The material below should be copied line for line, please, with pictures omitted.

● **RECORDED INFORMATION**:
^^^^^^^^^^^^^^^^
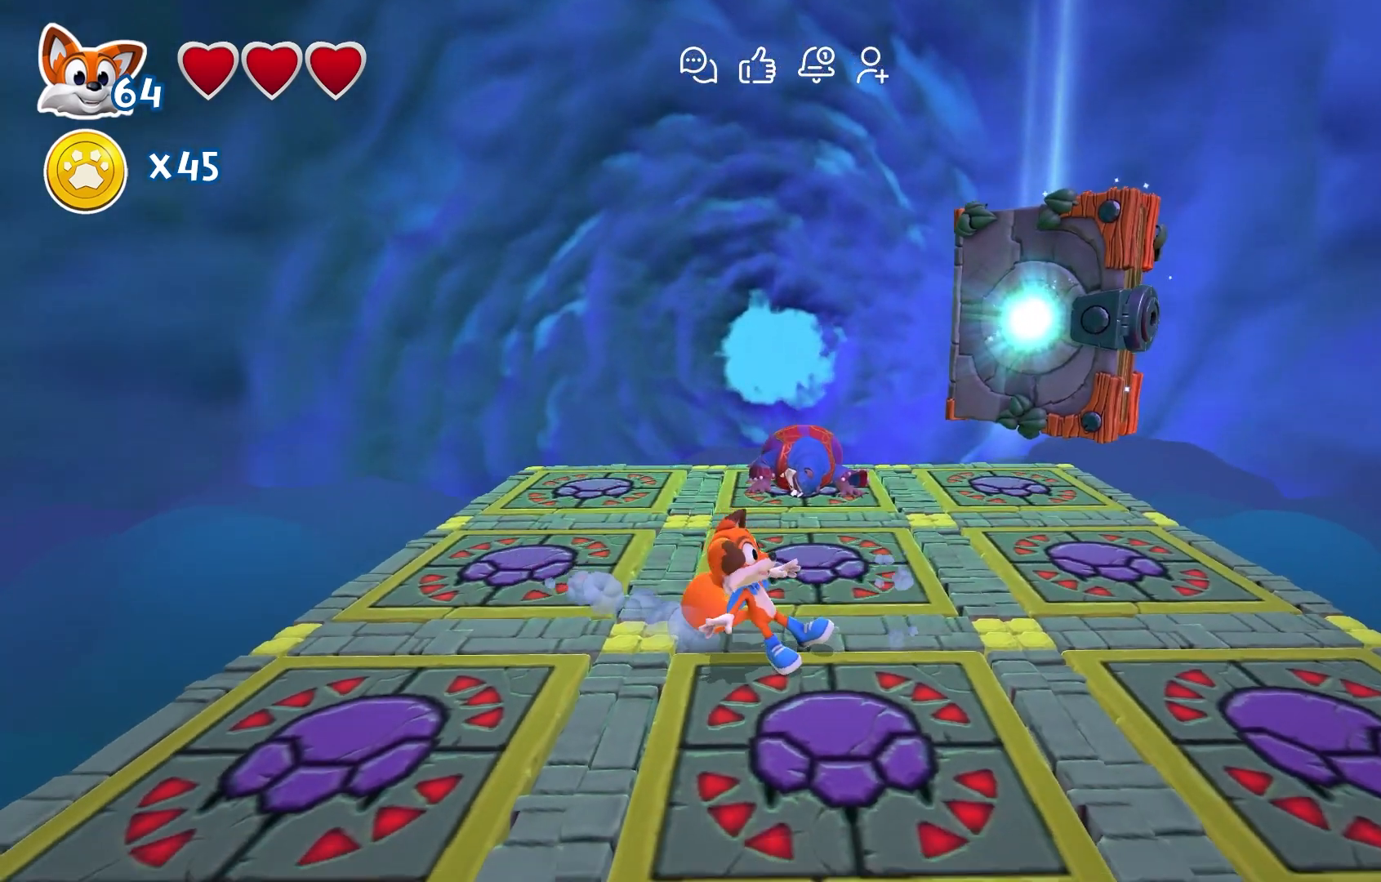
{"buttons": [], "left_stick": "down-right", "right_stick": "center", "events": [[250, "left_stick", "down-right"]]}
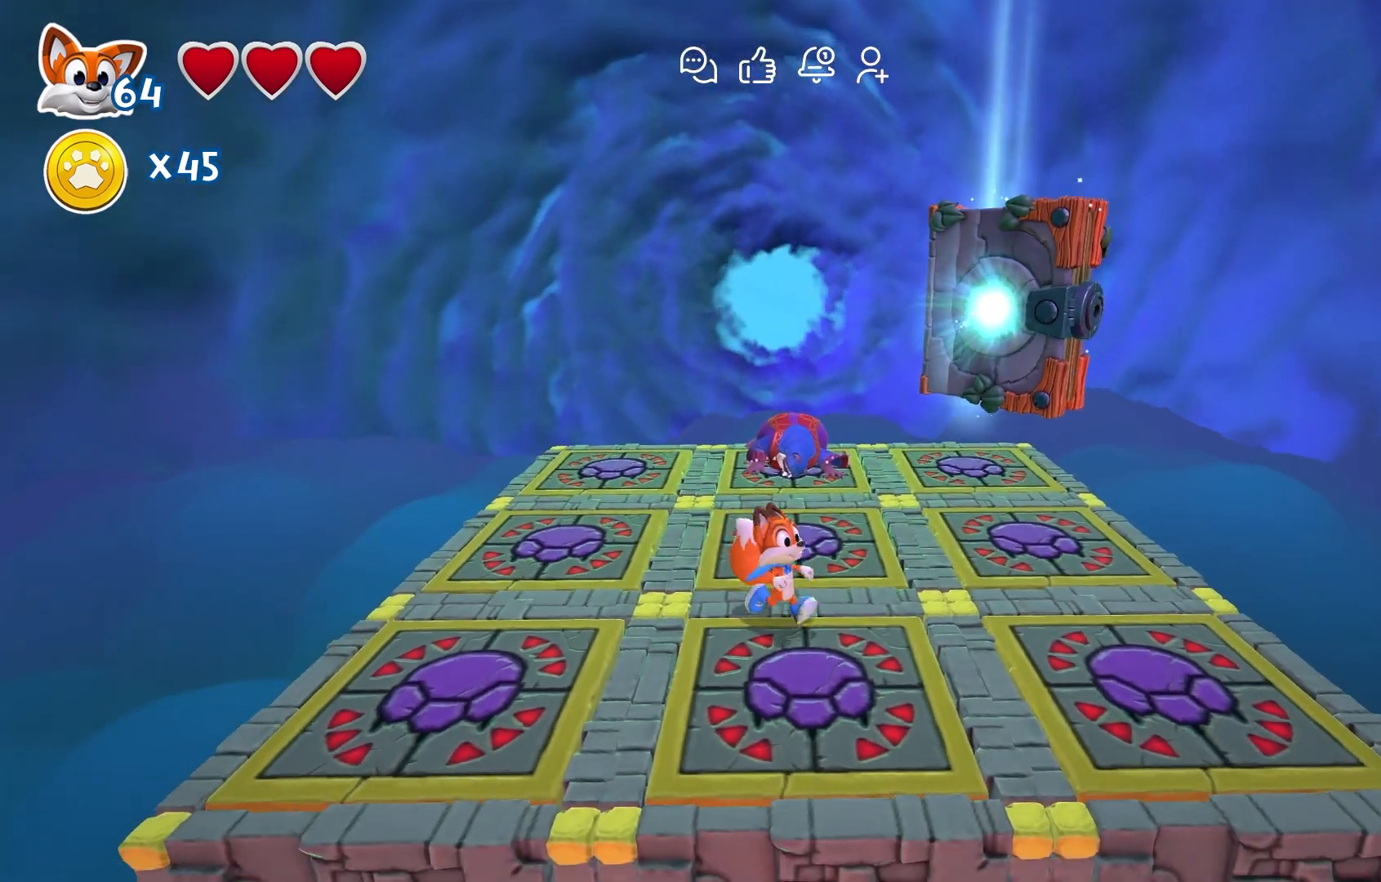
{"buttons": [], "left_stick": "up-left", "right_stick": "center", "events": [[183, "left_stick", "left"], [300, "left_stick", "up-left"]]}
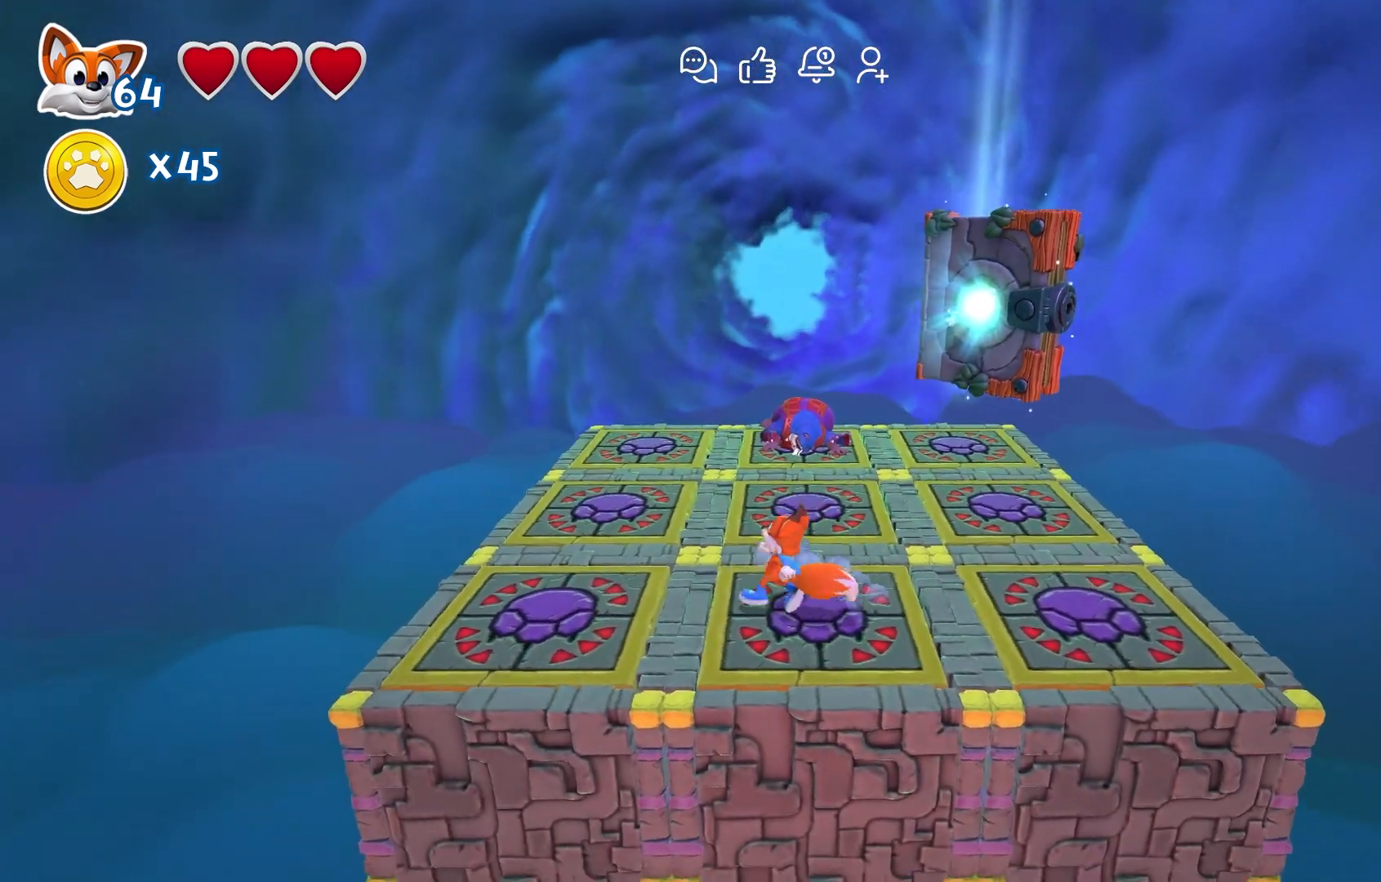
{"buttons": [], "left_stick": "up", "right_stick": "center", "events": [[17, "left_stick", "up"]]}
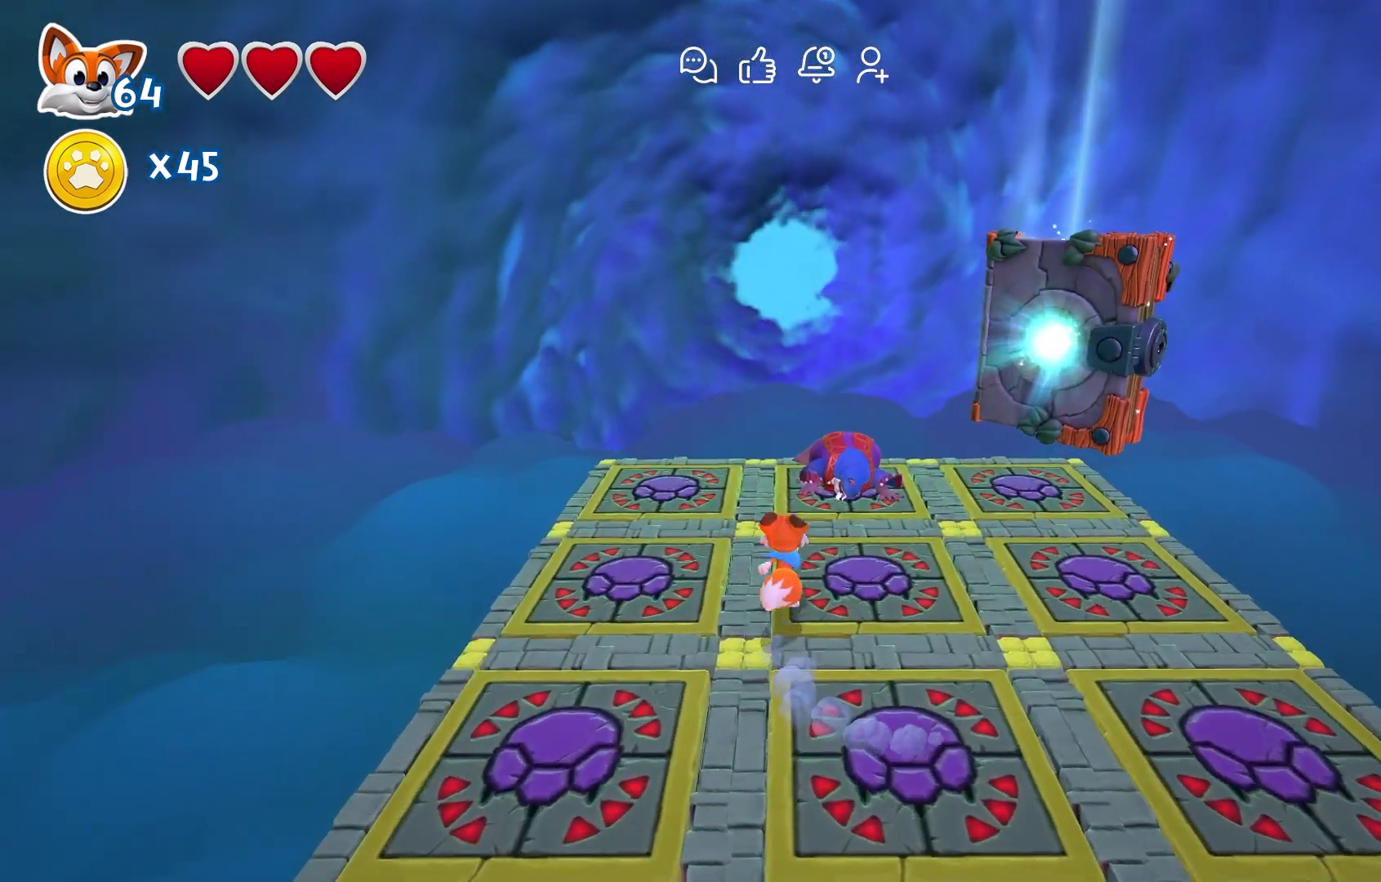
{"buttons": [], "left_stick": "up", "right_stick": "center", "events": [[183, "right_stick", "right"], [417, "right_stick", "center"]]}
^^^^^^^^^^^^^^^^
● **RESPONSE AREA**:
{"buttons": [], "left_stick": "down-right", "right_stick": "center", "events": [[250, "left_stick", "down-right"]]}
{"buttons": [], "left_stick": "up-left", "right_stick": "center", "events": [[183, "left_stick", "left"], [300, "left_stick", "up-left"]]}
{"buttons": [], "left_stick": "up", "right_stick": "center", "events": [[17, "left_stick", "up"]]}
{"buttons": [], "left_stick": "up", "right_stick": "center", "events": [[183, "right_stick", "right"], [417, "right_stick", "center"]]}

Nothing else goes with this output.